Exclusively using this OrderRepository provides important guarantees.

If a transaction state change occurs, the related event WILL be stored in the outbox table for dispatch. This is true no matter how many use cases trigger pay behavior.
Event dispatch isn’t subject to network connectivity errors between the application and message bus. If an error occurs, the messaged will be dispatched once the system recovers.

Principle: Prefer Passing Independent Variables to Methods.

Because data models carry an incredible amount of context, they make poor function arguments.
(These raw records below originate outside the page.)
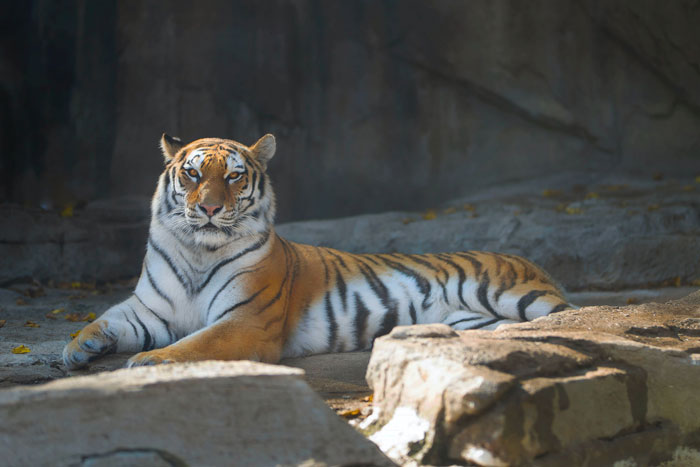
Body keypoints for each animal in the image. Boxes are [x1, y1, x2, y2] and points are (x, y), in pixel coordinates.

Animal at [63, 133, 572, 369]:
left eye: (233, 176)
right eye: (191, 173)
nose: (208, 208)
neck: (198, 251)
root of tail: (527, 259)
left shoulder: (247, 320)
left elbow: (198, 342)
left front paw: (150, 362)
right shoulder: (150, 309)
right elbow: (106, 318)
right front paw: (77, 348)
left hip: (516, 295)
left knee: (565, 315)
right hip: (476, 321)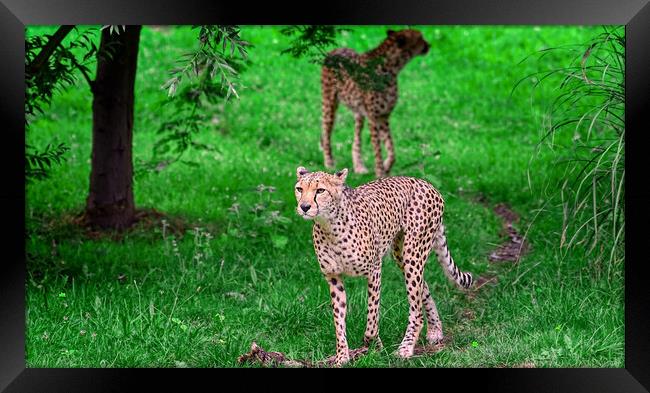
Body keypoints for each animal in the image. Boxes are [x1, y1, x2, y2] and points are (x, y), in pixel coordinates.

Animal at [294, 165, 470, 364]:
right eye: (299, 189)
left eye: (320, 190)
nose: (304, 207)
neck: (329, 226)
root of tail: (425, 182)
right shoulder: (333, 277)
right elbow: (338, 321)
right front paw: (342, 357)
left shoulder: (374, 270)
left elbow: (372, 316)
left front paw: (373, 345)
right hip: (401, 256)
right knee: (423, 287)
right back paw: (435, 330)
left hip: (413, 253)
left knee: (416, 309)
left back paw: (405, 348)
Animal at [320, 29, 430, 177]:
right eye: (420, 38)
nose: (428, 45)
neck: (392, 68)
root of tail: (337, 49)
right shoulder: (373, 117)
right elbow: (378, 150)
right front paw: (380, 173)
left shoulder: (383, 116)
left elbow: (391, 149)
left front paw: (386, 167)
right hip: (329, 104)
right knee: (326, 132)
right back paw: (329, 163)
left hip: (359, 112)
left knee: (356, 139)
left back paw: (359, 166)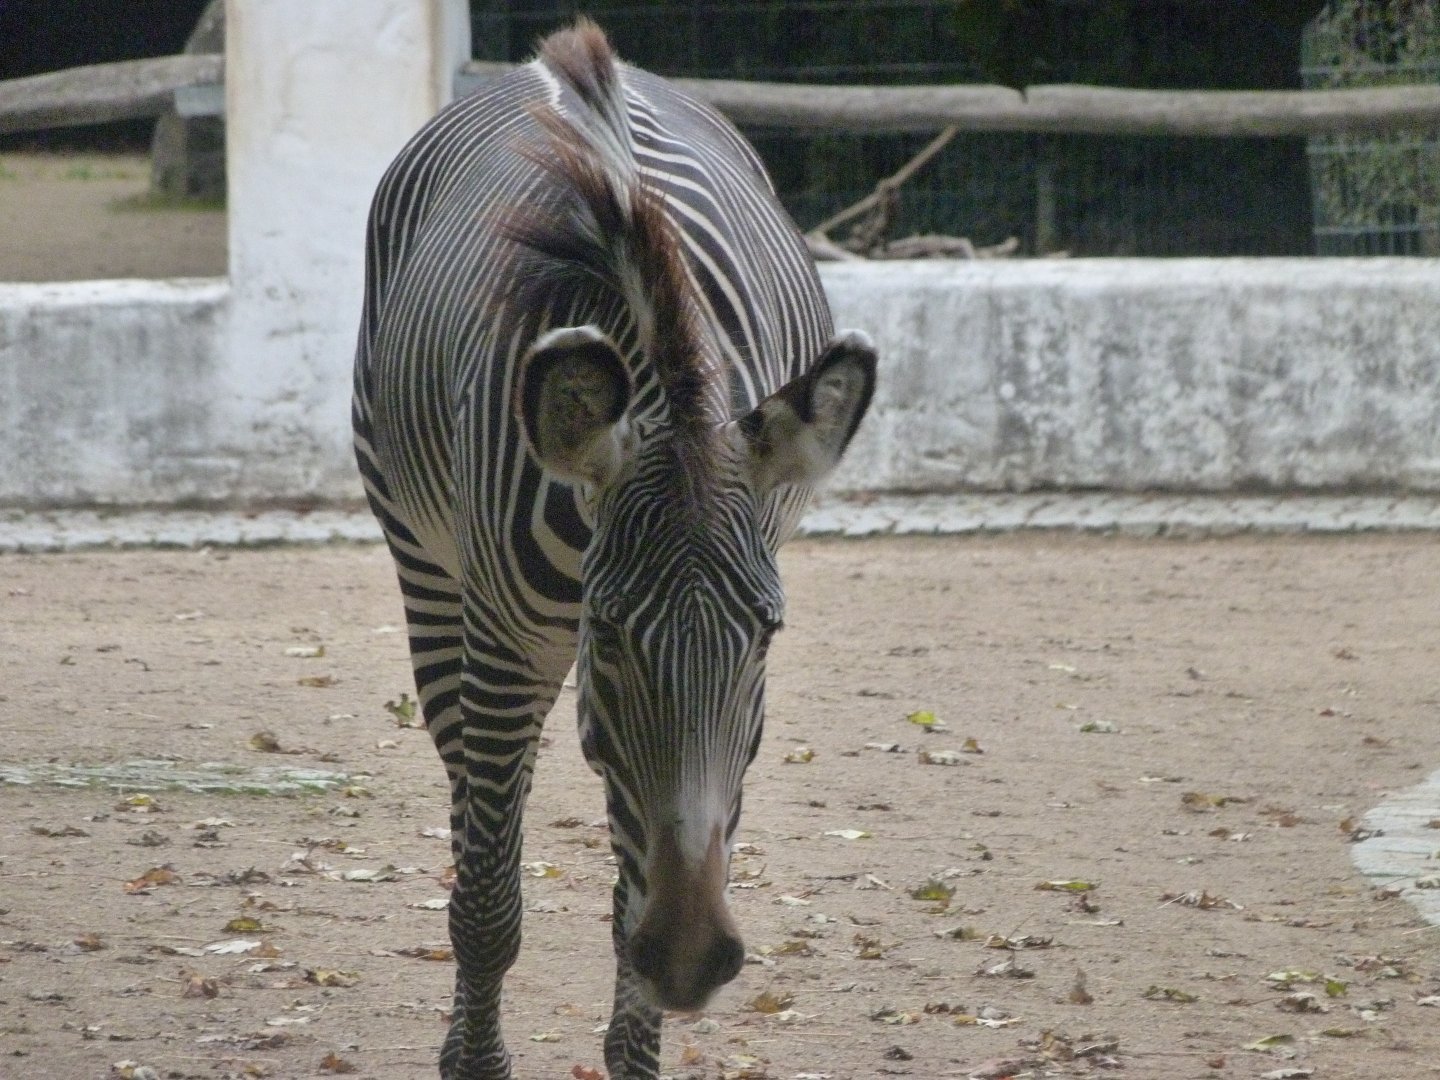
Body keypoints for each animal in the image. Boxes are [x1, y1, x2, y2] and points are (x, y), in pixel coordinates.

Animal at [353, 19, 876, 1080]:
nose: (694, 959)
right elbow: (486, 904)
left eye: (768, 636)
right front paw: (475, 1060)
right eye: (610, 633)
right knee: (472, 796)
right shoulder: (509, 648)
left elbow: (647, 876)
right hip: (429, 574)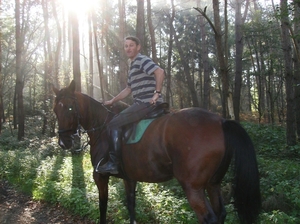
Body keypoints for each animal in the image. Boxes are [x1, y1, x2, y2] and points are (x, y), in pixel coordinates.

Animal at [52, 81, 262, 224]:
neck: (102, 127)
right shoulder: (129, 178)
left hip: (193, 187)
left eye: (70, 108)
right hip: (213, 184)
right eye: (55, 110)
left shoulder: (100, 177)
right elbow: (131, 206)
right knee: (220, 214)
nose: (64, 142)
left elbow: (102, 207)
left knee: (209, 218)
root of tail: (221, 121)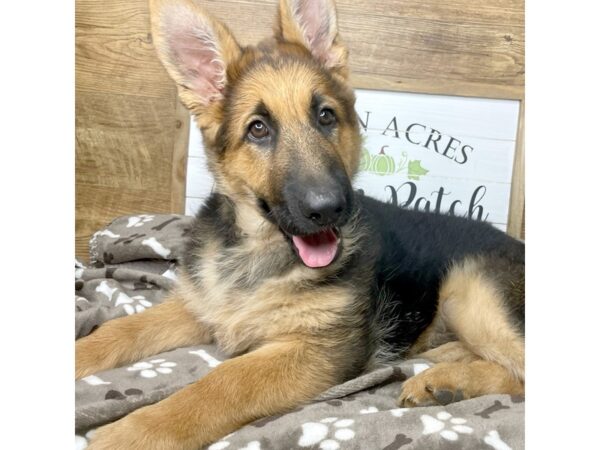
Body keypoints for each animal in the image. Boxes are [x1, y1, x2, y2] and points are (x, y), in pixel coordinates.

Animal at [76, 0, 524, 446]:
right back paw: (442, 372)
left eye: (326, 116)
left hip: (471, 290)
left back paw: (450, 380)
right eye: (258, 129)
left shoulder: (319, 349)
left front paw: (140, 429)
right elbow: (122, 329)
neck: (258, 251)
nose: (328, 209)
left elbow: (226, 380)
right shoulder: (202, 306)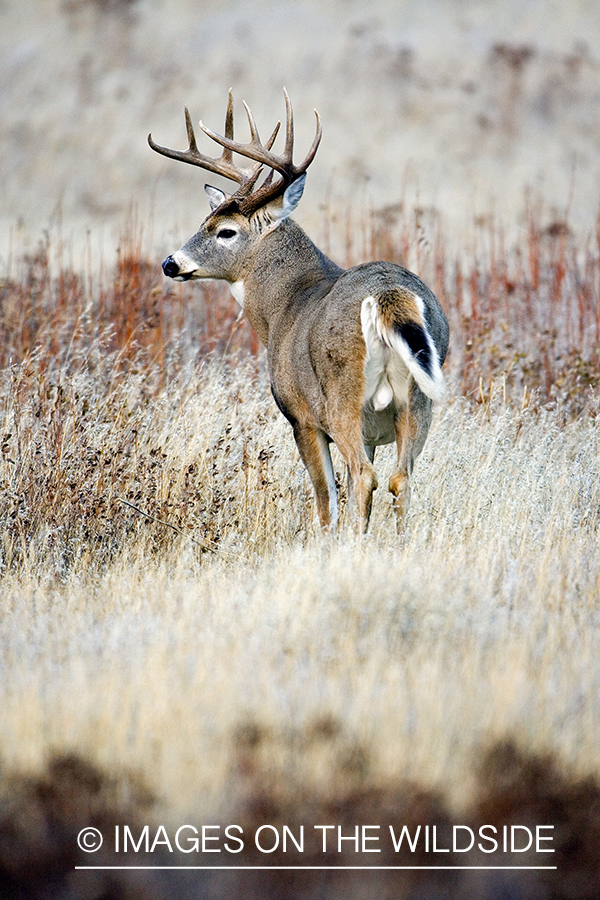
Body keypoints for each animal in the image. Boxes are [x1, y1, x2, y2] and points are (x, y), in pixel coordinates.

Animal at [150, 90, 448, 532]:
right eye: (205, 221)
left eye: (225, 231)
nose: (171, 263)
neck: (282, 308)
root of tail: (388, 294)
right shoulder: (372, 432)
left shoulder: (301, 417)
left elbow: (326, 502)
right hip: (418, 400)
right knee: (400, 478)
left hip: (343, 396)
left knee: (364, 477)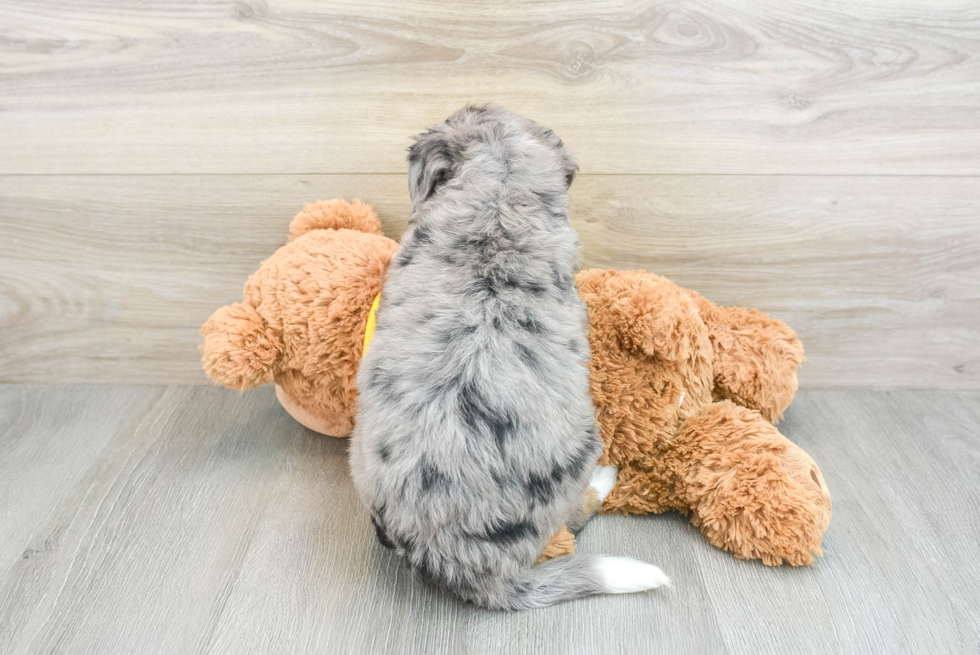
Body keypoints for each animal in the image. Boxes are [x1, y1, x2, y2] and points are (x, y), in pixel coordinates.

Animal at [348, 105, 668, 612]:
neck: (497, 200)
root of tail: (460, 563)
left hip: (358, 456)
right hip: (582, 448)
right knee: (575, 518)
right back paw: (606, 477)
Unit test suites suffer in applications which make heavy use of data model function arguments which can result in systems which resist refactoring.

Typical Approach

Often, functions accept data models, which may read or write to any field, and then pass the models on for further mutation.

class FirstBehavior
{
    public function do(...): Model
    {
        $entity = $this->createEntity(...);
        
        // other validations
        // other assignments
        
        $this->secondBehavior->do($entity);
    }
}

class SecondBehavior
{
    public function do(Model $entity): Model
    {
        // do stuff using the $entity
    }
}

While this is sometimes desirable or unavoidable, it comes at a cost.

Unit test suites must build a data model which matches the function’s expectations.
The code becomes resistant to refactoring as functions become part of chains of dependent events.

Preferred Approach

Avoid passing data models to functions where practical.

Prefer Flat Structures

If we receive a request for an order, we first process the order, then we process a charge for the order.

The following example couples the processing of the order with the processing of the charge using nesting.

Nesting Calls
-> ProcessOrder -> ProcessCharge

class ProcessOrder
{
    public function process(...): Order
    {
        $order = Order::create(...);
        
        // validations
        // mutations
        // decisions  
     
        $this->processCharge->process($order);
        
        return $order;
    }
}

class ProcessCharge
{
    public function process(...): Charge
    {
        // ...
        return $charge;
    }
}

The following example processes the order and the charge independently, utilizing a third scope (implemented as a command handler) to represent the whole of the process.

Instead of tracing through ProcessOrder and following it to ProcessCharge in order to understand the steps of this business process, we now have a single location which represents the process.

Instead of using nested calls, we have made the process more flat.

class ProcessOrder
{
    public function process(...): Order
    {
        // ...
        return $order;
    }
}

class ProcessCharge
{
    public function charge(...): Charge
    {
        // ...
        return $charge;
    }
}

class MakeOrderCommandHandler
{
    public function handle(MakeOrder $command): void
    {
        $order = $this->processOrder->process(...);
        $charge = $this->processCharge->process(...);
    }
}

Flat Calls
-> ProcessOrder
-> ProcessCharge

The coupling between ProcessOrder and ProcessCharge has been removed from and relocated to MakeOrderCommandHandler.

Prefer to Pass Individual Fields Instead of Data Models

The following examples show the difference between passing data models as arguments versus individual fields.

function makeDecision(Order $order): void
{
    if (
        PaymentMethod::CreditCard()->equals($order->paymentMethod())
    ) {
        // do thing
        return 'outcome 1';
    }
    
    // do other thing
    return 'outcome 2',
}

function usingArgument(PaymentMethod $method): void
{
    if (PaymentMethod::CreditCard()->equals($paymentMethod))
    {
        // ...
    }
}

Some benefits of only passing the necessary arguments:

Testing in isolation is far simpler. There’s no need to create dummy models or to interpret the state that they need to be in.
The tests become less brittle. They’re coupled to fewer vectors for change.
It encourages a flatter, easier to comprehend design.

Summary

These are just some mitigation patterns for improving reliability and reducing lead-time for changes.